Hundreds of thousands of adjustable rate 3/1 ARMs were originated in 2005, and will be resetting this year. So what do you do if you are faced with this?

Adjustable rate mortgage ARM

Millions of home owners nationwide are concerned about the economy, the real estate market, and the rising energy costs. As if that weren’t enough, many of them have a ticking clock on their mortgage rate that will be adjusting soon. Like sands through the hourglass, that day will eventually come and you can bury your head in the sand and hope that it goes away, or you can be proactive.

So, what are your options if your ARM is coming due?

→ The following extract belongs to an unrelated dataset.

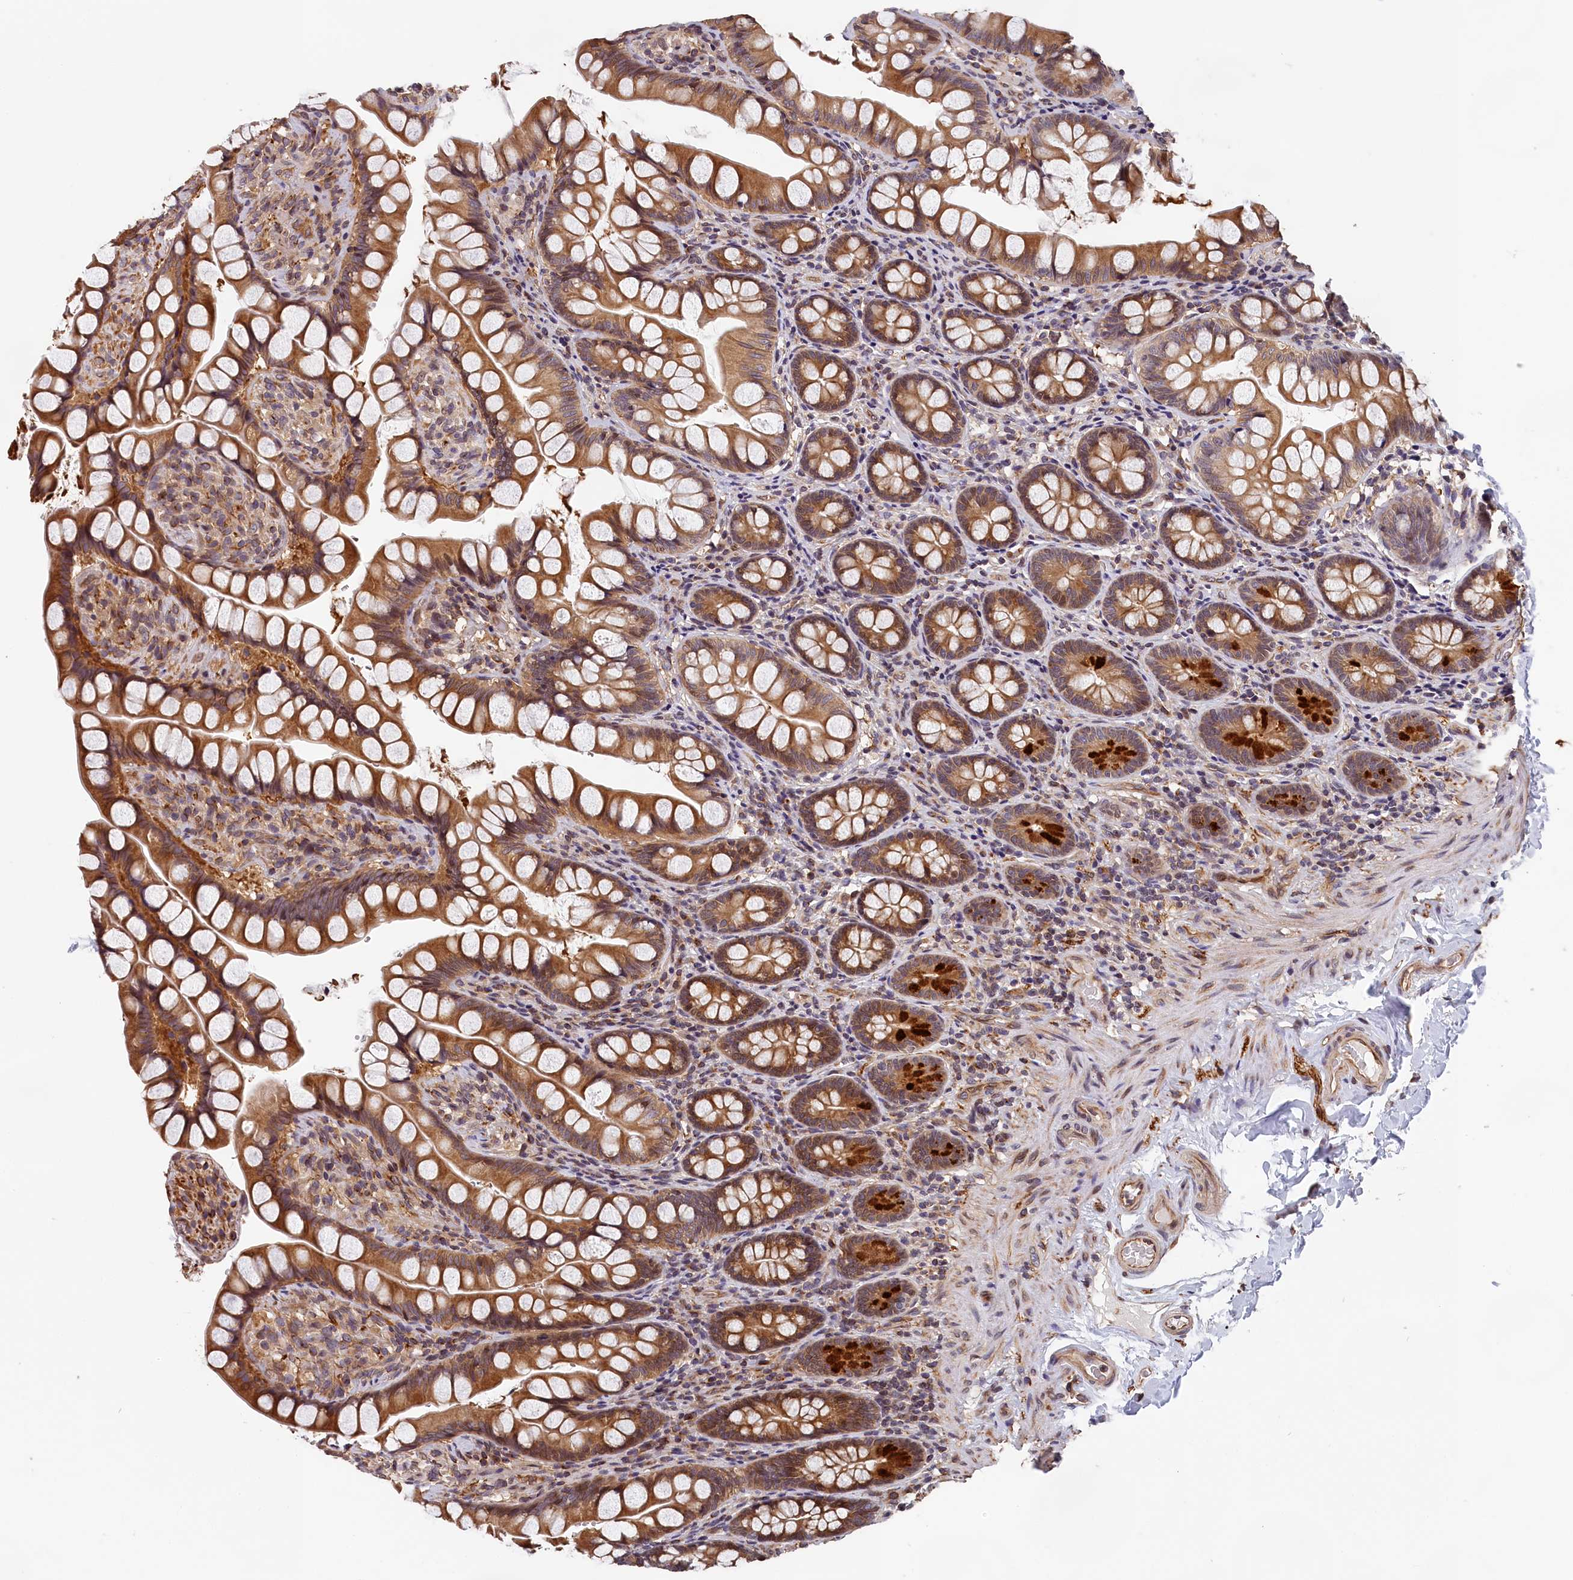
{"staining": {"intensity": "moderate", "quantity": ">75%", "location": "cytoplasmic/membranous"}, "tissue": "small intestine", "cell_type": "Glandular cells", "image_type": "normal", "snomed": [{"axis": "morphology", "description": "Normal tissue, NOS"}, {"axis": "topography", "description": "Small intestine"}], "caption": "Normal small intestine exhibits moderate cytoplasmic/membranous expression in approximately >75% of glandular cells.", "gene": "TMEM116", "patient": {"sex": "male", "age": 70}}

  1. You can allow the rate to adjust if the difference in the new payment is negligible and you can still afford the payment after the adjustment. this will depend largely on the index that your loan is based on. If you have a treasury index loan, it is likely that you will have a larger adjustment than if you had a LIBOR index loan. This of course was just the luck of the draw at the time you got your loan as to which one had the better rate at the time. But, the LIBOR loan is more likely if you were in a non conforming type underwriting scenario such as “stated income” or “interest only” or both. If this is not a problem, you can sleep better at night knowing that your payment adjustment will not be the end of the world.
  2. If you can not afford the new payment, you may need to refinance into a fixed rate loan. Fixed rate loans are still very competitive right now, and as I write this, the national average is 6.05% for a conventional 30 year fixed rate mortgage (there is a lot of fine print with that quote that includes primary residence, 20% equity, no cash out at closing, etc.). If you have an adjustable rate, and you have equity in your home that will allow you to refinance, it may very well be worth it even if you take a higher rate than you have currently. For example, if your current rate is 5.5% and it will adjust this year with a maximum adjustment cap of 1%, you may consider refinancing at 6% for the long term security of knowing that the rate will never adjust again, rather than wait for the adjustable rate to move to 6.5%.
  3. If your overall financial situation has changed, and you can no longer afford the payment regardless whether you refinance or not, you have to sell. The government is not going to step in and save you, and neither will your mortgage company. All of the consumer protection discussions going on have nothing to do with changes in lifestyle, they directly address mortgage practices that took place at the time your loan was originated. So be aware, you have to be proactive, particularly if you are past due on your payment already.
  4. If you have no equity in your home, and you can no longer afford the payment, you have 2 choices: 1) Foreclosure, or 2) a Short Sale. A short sale is no easy task, and not everyone qualifies, but it is worth the hassle to not have a foreclosure on your record. A short sale, simply put, is getting a buyer to pay less than what you owe on the property, and convincing the lender to accept that as payment in full. This is not a new program, but it has exploded in popularity in the last year. This option will affect your credit in about the same way that a credit card account would where they agreed to settle for less than the amount owed. it is not a glowing recommendation on your credit, but it is significantly better than a foreclosure.

There are obviously more details involved in your situation than what I have covered here, but hopefully this helps to put your options out on the table.